From the pandas pull request page, list every issue or pull request number that appears as a "#" directly followed by digits, giving each number only once.

» Excerpt to read
--------------------------------
DEPR: groupby.grouper by rhshadrach · Pull Request #56521 · pandas-dev/pandas (original) (raw)
Using result_index
is not currently reliable:
df = pd.DataFrame(
{
"a": pd.Categorical([1], categories=[1, 2]),
"b": pd.Categorical([1], categories=[1, 2]),
"c": 5,
}
)
gb = df.groupby(["a", "b"])
print(gb.grouper.result_index)
# MultiIndex([(1, 1)], names=['a', 'b'])
print(gb.size())
# a b
# 1 1 1
# 2 0
# 2 1 0
# 2 0
# dtype: int64
though #55738 will fix this in all cases I know of. An alternative is to perform a reduction and take the index from the result. I recommend size
for this as it doesn't require as much computation as other methods.
size = 100_000
df = pd.DataFrame({'a': np.random.randint(0, 100, size), 'b': np.random.randint(0, 100, size), 'c': np.random.random(size)})
%timeit df.groupby(['a', 'b']).size().index
# 3.68 ms ± 6.2 µs per loop (mean ± std. dev. of 7 runs, 100 loops each)
%timeit df.groupby(['a', 'b'])._grouper.result_index
# 3.36 ms ± 31.9 µs per loop (mean ± std. dev. of 7 runs, 100 loops each)
We do not need to deprecate grouper
for #55738, only certain grouper attributes (see #56149)
--------------------------------
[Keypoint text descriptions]
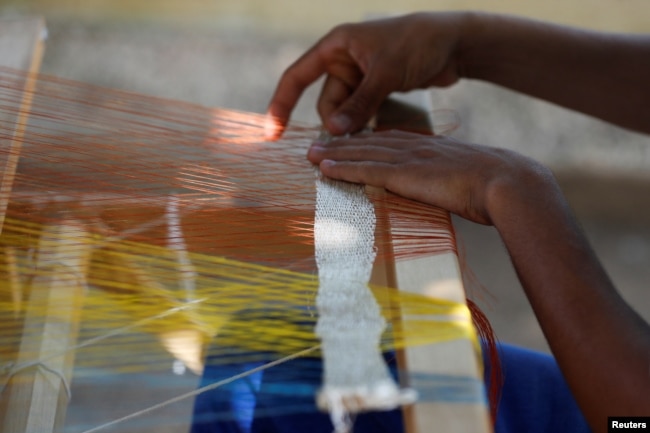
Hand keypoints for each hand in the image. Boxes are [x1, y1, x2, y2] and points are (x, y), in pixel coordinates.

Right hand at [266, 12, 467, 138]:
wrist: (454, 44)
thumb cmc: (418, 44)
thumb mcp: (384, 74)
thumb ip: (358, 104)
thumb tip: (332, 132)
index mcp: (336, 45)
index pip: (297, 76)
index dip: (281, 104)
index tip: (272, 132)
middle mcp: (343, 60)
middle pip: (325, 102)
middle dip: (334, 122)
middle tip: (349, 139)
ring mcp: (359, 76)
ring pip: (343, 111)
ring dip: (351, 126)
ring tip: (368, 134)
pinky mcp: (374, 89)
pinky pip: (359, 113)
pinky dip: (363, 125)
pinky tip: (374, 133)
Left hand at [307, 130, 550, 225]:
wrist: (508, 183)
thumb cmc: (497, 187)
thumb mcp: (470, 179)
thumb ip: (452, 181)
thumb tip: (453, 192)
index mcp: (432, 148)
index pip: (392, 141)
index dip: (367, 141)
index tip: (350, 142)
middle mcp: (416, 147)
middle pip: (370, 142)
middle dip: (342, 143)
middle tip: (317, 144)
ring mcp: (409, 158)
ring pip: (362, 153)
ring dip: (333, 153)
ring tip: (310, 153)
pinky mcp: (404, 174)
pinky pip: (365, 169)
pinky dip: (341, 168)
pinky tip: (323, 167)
--------------------------------
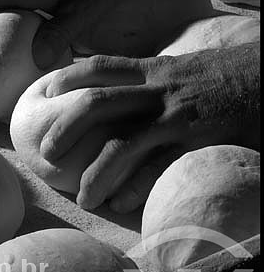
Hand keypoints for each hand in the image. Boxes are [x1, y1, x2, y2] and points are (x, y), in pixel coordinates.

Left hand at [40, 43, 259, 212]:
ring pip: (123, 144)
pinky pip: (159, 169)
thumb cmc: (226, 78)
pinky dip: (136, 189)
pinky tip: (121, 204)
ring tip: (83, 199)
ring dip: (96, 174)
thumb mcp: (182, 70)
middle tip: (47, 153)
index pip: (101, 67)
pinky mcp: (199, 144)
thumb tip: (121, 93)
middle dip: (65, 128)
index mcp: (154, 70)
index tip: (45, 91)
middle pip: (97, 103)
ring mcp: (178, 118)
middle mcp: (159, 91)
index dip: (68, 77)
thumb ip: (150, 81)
--------------------------------
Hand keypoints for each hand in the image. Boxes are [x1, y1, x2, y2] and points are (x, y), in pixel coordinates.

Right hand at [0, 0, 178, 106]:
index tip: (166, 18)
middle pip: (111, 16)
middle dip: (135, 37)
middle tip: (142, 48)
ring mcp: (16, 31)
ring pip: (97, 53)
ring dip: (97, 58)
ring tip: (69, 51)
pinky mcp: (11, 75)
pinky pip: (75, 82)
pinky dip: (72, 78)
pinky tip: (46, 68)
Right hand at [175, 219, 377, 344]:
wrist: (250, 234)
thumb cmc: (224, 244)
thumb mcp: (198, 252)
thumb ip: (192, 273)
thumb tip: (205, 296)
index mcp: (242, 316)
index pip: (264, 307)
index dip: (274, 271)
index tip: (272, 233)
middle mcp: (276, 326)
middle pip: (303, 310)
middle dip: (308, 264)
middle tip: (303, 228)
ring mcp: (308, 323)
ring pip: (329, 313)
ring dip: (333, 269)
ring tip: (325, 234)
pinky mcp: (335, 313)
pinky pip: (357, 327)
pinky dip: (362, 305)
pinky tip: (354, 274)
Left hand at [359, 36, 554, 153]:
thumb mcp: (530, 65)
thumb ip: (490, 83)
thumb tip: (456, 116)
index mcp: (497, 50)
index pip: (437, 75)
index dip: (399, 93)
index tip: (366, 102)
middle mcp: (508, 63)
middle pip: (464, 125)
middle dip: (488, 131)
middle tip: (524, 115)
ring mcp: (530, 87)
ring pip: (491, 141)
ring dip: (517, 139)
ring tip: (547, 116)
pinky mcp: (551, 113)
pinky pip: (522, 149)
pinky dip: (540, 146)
--------------------------------
» Solved exercise
- #56521
- #55738
- #56149